One of Bill Sorvino’s personal favorites is Shouting Secrets, which focuses on the little-discussed lives of modern-day Native Americans starring Chaske Spencer, Q’orianka Kilcher and Tyler Christopher. In the film, a Native American writer who shunned his family after the success of his novel must return home to the reservation when he finds out his mother is hospitalized.
“There’s a lot of dysfunctional stuff in the movie. And you don’t think very often about how Native Americans live in the general population, so to see that juxtaposed with how they live on the reservation is really interesting. The story is so great and I thoroughly enjoyed the film,” says Sorvino.
Shouting Secrets screens Friday, Oct. 12 at noon at Brightside Tavern, one of the festival’s sponsors.
Another one of Sorvino’s favorites is Surviving Family by Jersey City filmmaker Mara Lesemann, which will screen as a double feature with Union Square.

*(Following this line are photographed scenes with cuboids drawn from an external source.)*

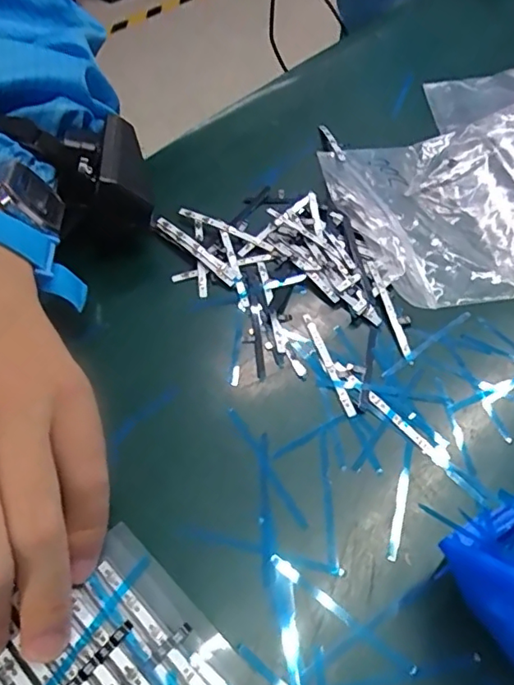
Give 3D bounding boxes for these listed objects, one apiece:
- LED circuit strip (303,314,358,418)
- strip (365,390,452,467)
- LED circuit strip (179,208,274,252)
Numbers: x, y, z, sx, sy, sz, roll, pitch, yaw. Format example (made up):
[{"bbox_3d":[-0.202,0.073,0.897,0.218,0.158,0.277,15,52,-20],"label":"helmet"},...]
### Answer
[{"bbox_3d":[0.034,0.009,0.260,0.005,0.004,0.060,-14,57,-11],"label":"LED circuit strip"},{"bbox_3d":[0.065,0.038,0.241,0.006,0.004,0.043,-43,66,-14],"label":"strip"},{"bbox_3d":[-0.018,-0.064,0.307,0.059,0.004,0.005,24,58,14],"label":"LED circuit strip"}]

In the movie, a young woman already reeling from the challenge of planning her wedding in under a week has to deal with secrets she uncovers about her dysfunctional family — her dad’s alcoholism, her bipolar mother’s suicide, and a secret half-sister. (The last detail, Lesemann says, was inspired by her own discovery that an alcoholic uncle had a daughter no one knew about.)
Surviving Family has been screened at festivals around the country, winning multiple awards including Best Feature at the Columbia Gorge International Film Festival in Vancouver and Audience Favorite at the Indie Gathering International Film Festival in Cleveland.
Lesemann says she’s looking forward to bringing her film to her hometown.
“It’s very exciting for me not just because I live in Jersey City, but because we shot 25 percent of the film in Jersey City,” says Lesemann. The movie, she says, includes scenes at Lucky 7’s Tavern, Pecoraro’s Bakery and City Hall, where Pastore’s character, a fictional mayor, works (pictured above).
“I think Bill Sorvino is doing a amazing job putting this together. I’m both impressed with what he’s doing and excited about it,” she adds. “I’ve lived in Jersey City a long time, so I love the fact that we have a festival like this in our city.”
The festival will also include other activities and events like seminars on Saturday, Oct. 13, about finding one’s acting niche (at noon), succeeding in the film business on any budget (2 pm) and crowdfunding (4 pm) at the City Hall Rotunda. There will also be several big parties like an opening night gala at the Loew’s, a Friday night after-party at Vu Lounge in the Hyatt Regency, another glitzy after-party sponsored at Cityside Bistro on Saturday, and a closing gala and awards ceremony at the Loew’s on Sunday.
In addition to the aforementioned screening venues, moviegoers can also catch the festival films at locations like Art House Productions and Panepinto Galleries/Studio 371.
As a Jersey City native, Sorvino hopes the festival shows off what Chilltown has to offer as a cultural destination and helps it grow as an arts community. At the event, he says even local small-time filmmakers can find ways to connect with big-budget execs from across the country.
“For me, it’s always been about creating an environment where every filmmaker, actor and crew member… can have the opportunity to spend time with like-minded individuals no matter how big their budgets are or how famous they are,” he says. “Networking is critical in filmmaking, like in any business.”
More importantly, he says, the festival is about good films.
“We’re turning everyone’s brains to mush in America with useless entertainment. I don’t go to the movie theater anymore, I only watch things on Netflix and indie stuff. I want people to be exposed to that,” he says. “I want audience members to see that there’s more to the movies than going to the multiplex, than seeing explosions and car chases. There are movies out there that are thoroughly enjoyable and that give you more to go home with.”